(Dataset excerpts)
+++

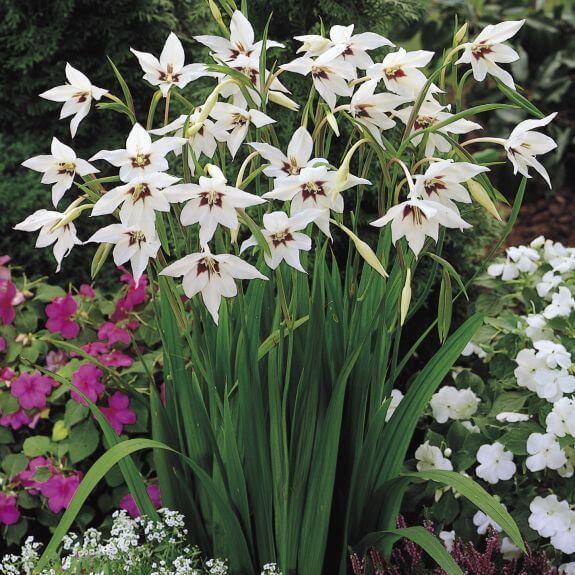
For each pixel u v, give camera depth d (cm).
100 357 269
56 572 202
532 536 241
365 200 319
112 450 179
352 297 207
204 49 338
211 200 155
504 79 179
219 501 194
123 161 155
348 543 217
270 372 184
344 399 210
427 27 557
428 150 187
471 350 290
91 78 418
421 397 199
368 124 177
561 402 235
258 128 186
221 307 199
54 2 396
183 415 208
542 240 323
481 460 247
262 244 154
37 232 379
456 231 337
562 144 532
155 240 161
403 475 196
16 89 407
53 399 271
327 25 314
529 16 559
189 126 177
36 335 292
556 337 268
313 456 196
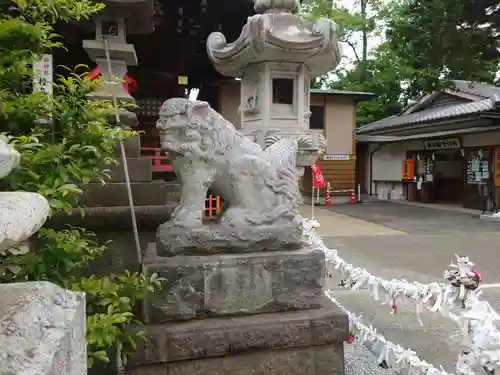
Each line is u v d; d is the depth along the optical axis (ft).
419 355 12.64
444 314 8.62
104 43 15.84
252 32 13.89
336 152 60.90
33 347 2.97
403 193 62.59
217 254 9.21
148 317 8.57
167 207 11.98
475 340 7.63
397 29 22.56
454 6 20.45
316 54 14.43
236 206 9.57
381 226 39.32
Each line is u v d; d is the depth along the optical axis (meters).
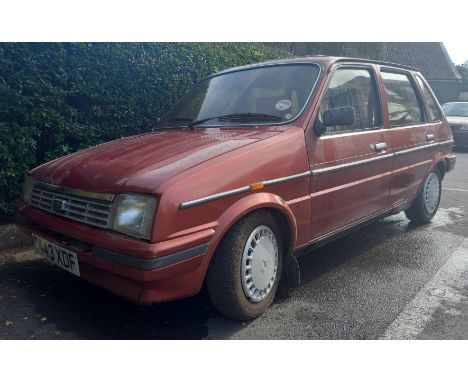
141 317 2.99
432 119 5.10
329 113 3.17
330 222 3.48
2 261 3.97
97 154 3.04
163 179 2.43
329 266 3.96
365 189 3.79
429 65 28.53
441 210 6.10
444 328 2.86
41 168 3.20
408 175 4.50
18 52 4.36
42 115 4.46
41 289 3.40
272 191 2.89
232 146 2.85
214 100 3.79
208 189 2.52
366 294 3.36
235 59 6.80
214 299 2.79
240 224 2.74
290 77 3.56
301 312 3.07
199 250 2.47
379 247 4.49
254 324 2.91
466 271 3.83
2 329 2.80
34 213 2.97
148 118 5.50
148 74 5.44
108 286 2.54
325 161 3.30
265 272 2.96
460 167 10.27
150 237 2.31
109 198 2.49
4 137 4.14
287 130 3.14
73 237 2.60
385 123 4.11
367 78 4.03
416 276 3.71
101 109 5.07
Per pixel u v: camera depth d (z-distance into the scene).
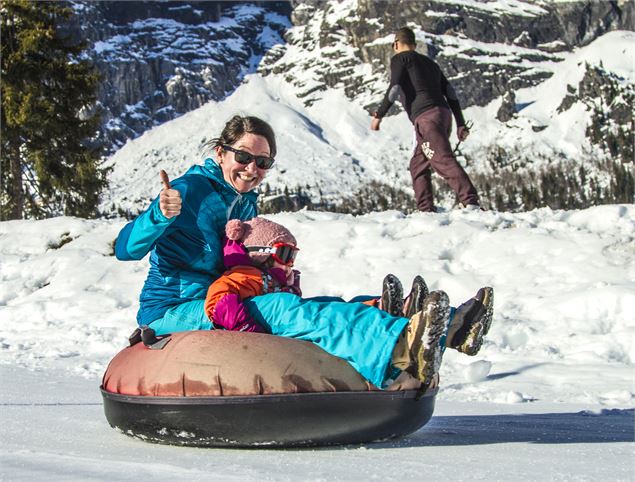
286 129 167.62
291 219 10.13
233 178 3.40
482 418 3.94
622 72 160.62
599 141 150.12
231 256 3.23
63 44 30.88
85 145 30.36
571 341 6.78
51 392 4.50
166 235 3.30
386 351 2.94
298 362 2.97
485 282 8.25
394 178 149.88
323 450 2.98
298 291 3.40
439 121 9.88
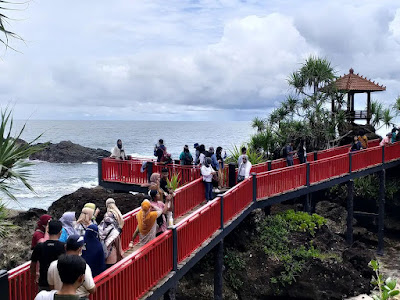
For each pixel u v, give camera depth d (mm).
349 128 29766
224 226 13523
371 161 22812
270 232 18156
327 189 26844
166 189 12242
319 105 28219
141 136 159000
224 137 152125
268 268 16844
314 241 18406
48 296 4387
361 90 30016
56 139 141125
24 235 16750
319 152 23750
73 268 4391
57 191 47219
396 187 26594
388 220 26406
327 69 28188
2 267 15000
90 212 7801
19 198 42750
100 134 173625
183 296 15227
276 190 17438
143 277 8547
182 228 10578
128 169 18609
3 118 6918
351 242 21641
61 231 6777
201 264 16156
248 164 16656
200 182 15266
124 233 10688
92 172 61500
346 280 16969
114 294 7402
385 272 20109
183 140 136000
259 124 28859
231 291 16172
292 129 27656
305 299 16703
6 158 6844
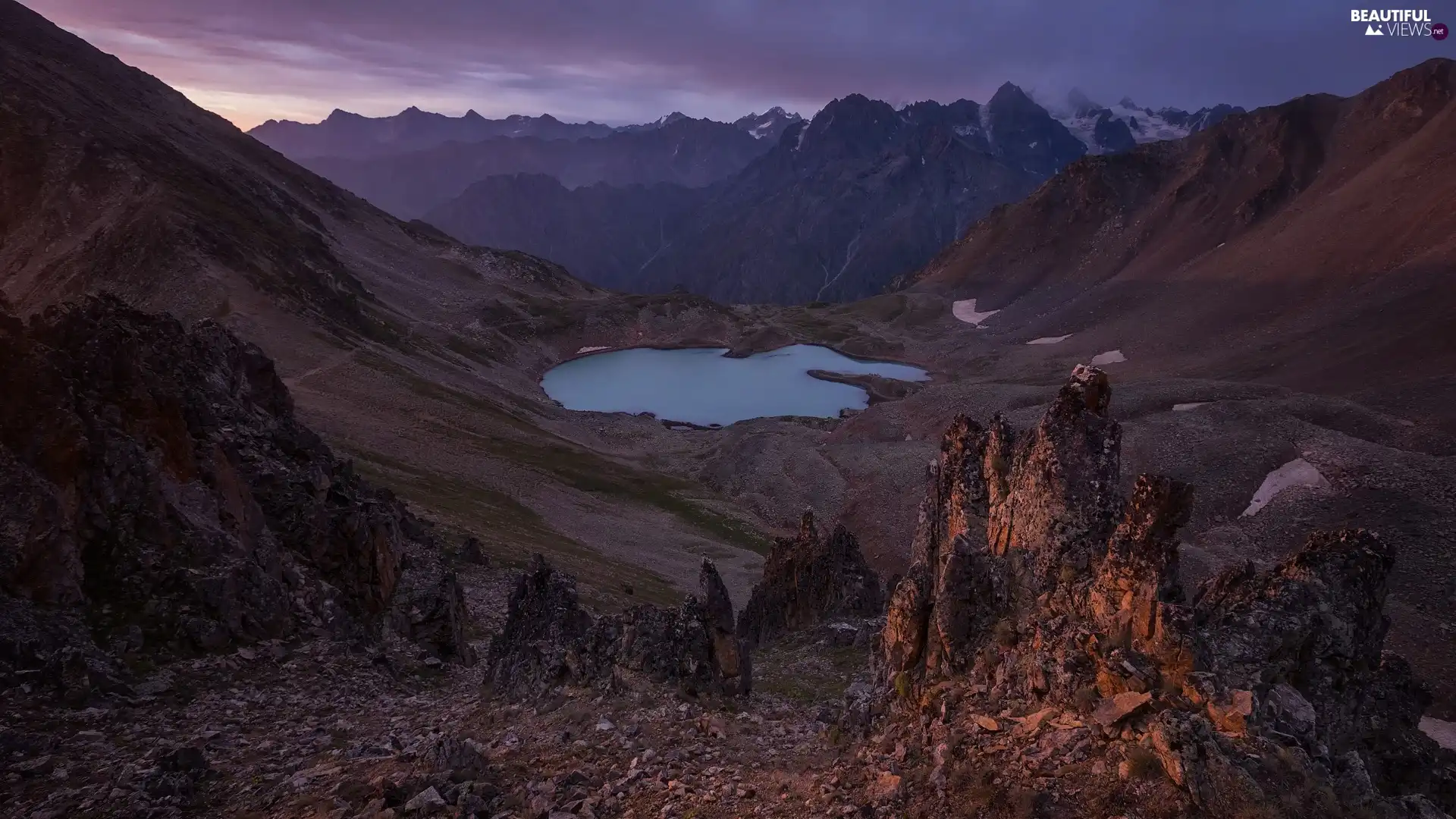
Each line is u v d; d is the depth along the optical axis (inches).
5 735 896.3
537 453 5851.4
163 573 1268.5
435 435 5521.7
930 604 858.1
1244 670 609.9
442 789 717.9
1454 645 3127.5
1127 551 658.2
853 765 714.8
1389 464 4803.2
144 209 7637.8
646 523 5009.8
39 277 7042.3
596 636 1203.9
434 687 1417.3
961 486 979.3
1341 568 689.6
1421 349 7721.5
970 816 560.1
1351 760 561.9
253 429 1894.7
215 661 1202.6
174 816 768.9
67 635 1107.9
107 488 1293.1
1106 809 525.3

+++

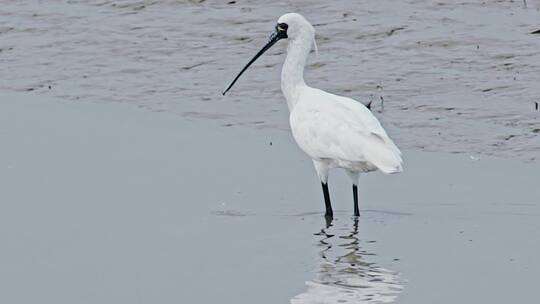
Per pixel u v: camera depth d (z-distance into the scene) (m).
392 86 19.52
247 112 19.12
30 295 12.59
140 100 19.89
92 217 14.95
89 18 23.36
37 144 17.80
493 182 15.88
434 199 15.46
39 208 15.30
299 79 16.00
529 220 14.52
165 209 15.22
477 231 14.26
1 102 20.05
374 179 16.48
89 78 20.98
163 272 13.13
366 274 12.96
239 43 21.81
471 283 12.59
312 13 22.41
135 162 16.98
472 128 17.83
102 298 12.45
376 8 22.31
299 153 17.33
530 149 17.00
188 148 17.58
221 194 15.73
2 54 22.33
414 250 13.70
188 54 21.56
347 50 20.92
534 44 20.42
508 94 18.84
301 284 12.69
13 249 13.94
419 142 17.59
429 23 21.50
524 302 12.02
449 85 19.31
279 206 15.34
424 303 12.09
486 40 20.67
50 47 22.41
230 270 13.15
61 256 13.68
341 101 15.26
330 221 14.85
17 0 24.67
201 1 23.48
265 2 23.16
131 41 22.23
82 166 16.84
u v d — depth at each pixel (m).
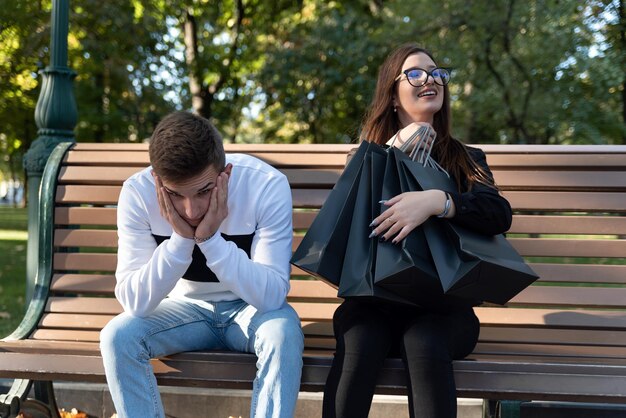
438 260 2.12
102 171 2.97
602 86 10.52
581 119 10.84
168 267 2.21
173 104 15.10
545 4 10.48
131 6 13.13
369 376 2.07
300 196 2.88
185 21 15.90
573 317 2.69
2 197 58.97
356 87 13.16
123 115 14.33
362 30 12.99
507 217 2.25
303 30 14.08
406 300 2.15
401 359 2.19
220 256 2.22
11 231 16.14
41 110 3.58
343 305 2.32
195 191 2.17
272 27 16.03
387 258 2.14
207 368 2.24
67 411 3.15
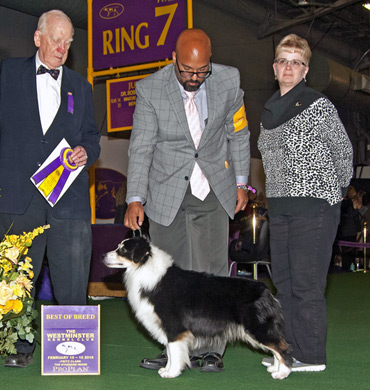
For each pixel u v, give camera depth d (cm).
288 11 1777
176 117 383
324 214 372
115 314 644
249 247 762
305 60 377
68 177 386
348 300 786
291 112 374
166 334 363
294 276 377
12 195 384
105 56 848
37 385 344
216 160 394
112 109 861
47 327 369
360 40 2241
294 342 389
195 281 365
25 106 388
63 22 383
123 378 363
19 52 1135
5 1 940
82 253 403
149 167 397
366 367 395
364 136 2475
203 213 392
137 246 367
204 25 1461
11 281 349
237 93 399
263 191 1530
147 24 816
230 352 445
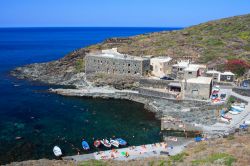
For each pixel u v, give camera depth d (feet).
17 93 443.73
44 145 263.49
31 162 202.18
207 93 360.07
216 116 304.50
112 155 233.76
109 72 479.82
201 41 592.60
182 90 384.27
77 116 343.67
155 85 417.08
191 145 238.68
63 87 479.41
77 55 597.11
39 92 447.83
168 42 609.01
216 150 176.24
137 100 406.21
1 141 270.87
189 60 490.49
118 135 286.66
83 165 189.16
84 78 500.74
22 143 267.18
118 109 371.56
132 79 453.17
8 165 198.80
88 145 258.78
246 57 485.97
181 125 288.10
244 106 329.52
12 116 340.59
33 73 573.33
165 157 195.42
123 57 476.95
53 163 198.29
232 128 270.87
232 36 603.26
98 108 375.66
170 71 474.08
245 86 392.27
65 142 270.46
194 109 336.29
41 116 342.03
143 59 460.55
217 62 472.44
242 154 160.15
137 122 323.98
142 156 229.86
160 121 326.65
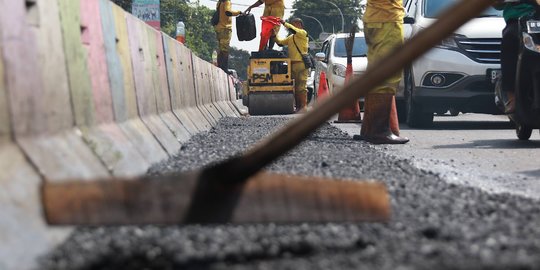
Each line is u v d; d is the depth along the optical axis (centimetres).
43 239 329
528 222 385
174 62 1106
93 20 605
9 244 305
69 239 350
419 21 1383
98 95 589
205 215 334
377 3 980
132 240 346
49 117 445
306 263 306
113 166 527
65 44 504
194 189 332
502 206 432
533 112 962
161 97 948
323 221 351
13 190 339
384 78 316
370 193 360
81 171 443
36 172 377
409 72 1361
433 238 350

+++

- **Task prompt**
Each line above that has the word "give" should be copied.

- **Exercise answer**
For each pixel u v, give camera depth d (cm).
For each pixel u v, give camera depth d (mm).
For each pixel u v, give camera depth d (cm).
For each pixel u v, give camera depth d (feet).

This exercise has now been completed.